Al Warqa-based Diane Menzies, whose son Aaron, 18 and daughter Hannah, 15 both study at K12, said Hannah’s performance vastly improved after she left regular school and took to online learning.
“Hannah was the first to join K12 and we could see the change in just six months. Soon, Aaron also asked to be moved. Today, they are both learning at their own pace with Hannah choosing five subjects in Grade 9 and Aaron six in Grade 10.”
She said she pays an average of Dh24,000 in fees per child, “way cheaper” than what she was paying in regular school earlier.
A Dubai dad who is enrolling his son, four, in kindergarten at the school said: “At a yearly fee of Dh18,000, I think it is a great option. My wife has just lost her job and schooling our son from home will not only help save money but also the physical running around.”
Claver said students use the online learning system to access their daily lessons and submit their assignments directly online. “They participate in live web classes, join interactive discussions, connect with their teachers and reach out for extra help whenever they need it. They can also take part in online clubs and virtual field trips.”

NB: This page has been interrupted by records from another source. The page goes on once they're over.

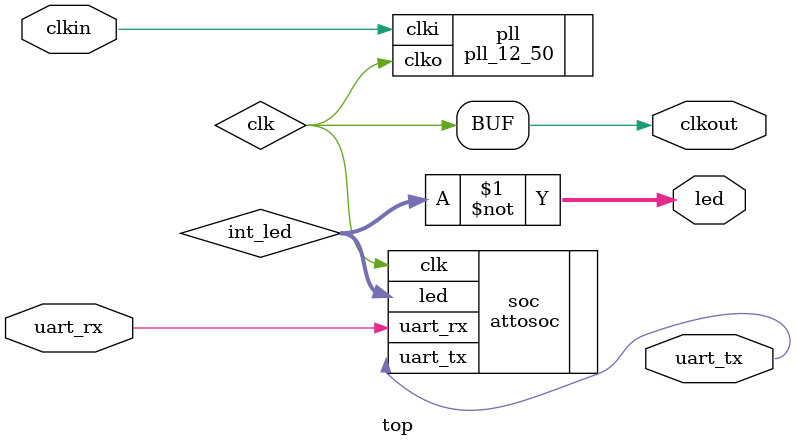
<source format=v>

module top(
    input clkin,
    output [7:0] led,
    output uart_tx,
    input uart_rx,
    output clkout
);

wire clk;
wire [7:0] int_led;

pll_12_50 pll(
    .clki(clkin),
    .clko(clk)
);

attosoc soc(
    .clk(clk),
    .led(int_led),
    .uart_tx(uart_tx),
    .uart_rx(uart_rx)
);

assign led = ~int_led;
assign clkout = clk;

endmodule

</source>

K12’s physical campus in Knowledge Village is an added bonus for students who wish to have the traditional interface with their faculty or peers.
Claver said students have flexible start dates throughout the year for both part time and full time courses. They are required to cover both core and elective subjects.
“As an example, a Grade 12 student typically has to take four core subjects – English Math, Science, Social Studies. He or she has 160 subjects to choose from for two electives over two semesters. Depending on the course, assessments are done at the end of each unit with an exam at the end of every semester.”
India’s National Institute for Open Schooling (NIOS) also has many takers as it is cheaper and provides a flexible Indian curriculum module for higher secondary and secondary education.
“My daughter was lagging behind and passed high school with great difficulty. She was nearly going to drop out when we heard of the NIOS option. It’s a no brainer that it is much cheaper than going to a regular school here. Its certifications are as worthy as those issued by other recognised Indian boards,” said one mother in Dubai.
Another parent said her daughter not only gets to select the subjects she wants but also has time to pursue dance and other extra-curricular interests which she could not do earlier - with huge savings. “We have so much peace at home now.”
Unlike their peers from regular schools who have to be up and about in the wee hours, online students say they can work with their own schedules from the comfort of their homes.
“I wake up leisurely and start my classes by 10am,” said one student. Claver claimed 93 per cent of K12 parents believe that the online school platform is a suitable learning environment for their kids. “Eighty two per cent say the low teacher to student ratio helps meet their child’s individual learning needs.”